LaurentiuM1234 commented 1 year ago

@LaurentiuM1234 you may find a timer drift after suspend. i.e. the next task may have been scheduled before suspend but the time after resume means this task time is now in the past ? @teburd fyi.

Hm, as far as I know there is a time between the moment at which the DSP clocks get re-enabled and the FW gets loaded in which something nasty (possibly something timer-related like you said) could happen but what I don't understand is how enabling the DMA trace leads to this? As far as I can tell, the DMA trace gets disabled before cutting off DSP clocks and the edf_workq thread should be stuck endlessly waiting for an IRQ in a while loop so there shouldn't be anything left "running" (although I am not sure about the system workq)

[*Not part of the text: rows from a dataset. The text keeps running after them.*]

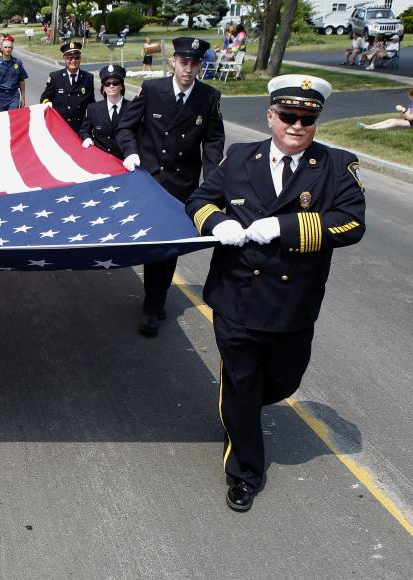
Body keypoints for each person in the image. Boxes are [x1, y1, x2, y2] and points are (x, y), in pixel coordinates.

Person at [185, 75, 365, 511]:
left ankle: (239, 411)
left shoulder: (337, 165)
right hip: (238, 297)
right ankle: (245, 471)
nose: (297, 125)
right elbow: (199, 199)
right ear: (271, 117)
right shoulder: (239, 156)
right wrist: (217, 222)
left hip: (292, 304)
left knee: (282, 380)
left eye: (307, 118)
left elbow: (352, 223)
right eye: (289, 116)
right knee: (242, 382)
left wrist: (284, 227)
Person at [115, 37, 225, 337]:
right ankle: (154, 302)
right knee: (154, 245)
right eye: (184, 62)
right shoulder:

EDIT: Also, regarding this statement:

Hm, as far as I know there is a time between the moment at which the DSP clocks get re-enabled and the FW gets loaded in which something nasty (possibly something timer-related like you said) could happen

If this were to happen, shouldn't loading the FW still lead to the FW entering an expected state (the initial state)?

EDIT2: Please let me know if there's anything wrong with my understanding.

lgirdwood commented 1 year ago

So I dont know about the i.MX arch PM logic, but if your DSP is doing a clean reboot after suspend then all FW status and configs should be in a reset state ? i.e. there is no memory of the previous config/state prior to the suspend in the FW (however, the driver may still have previous context ?).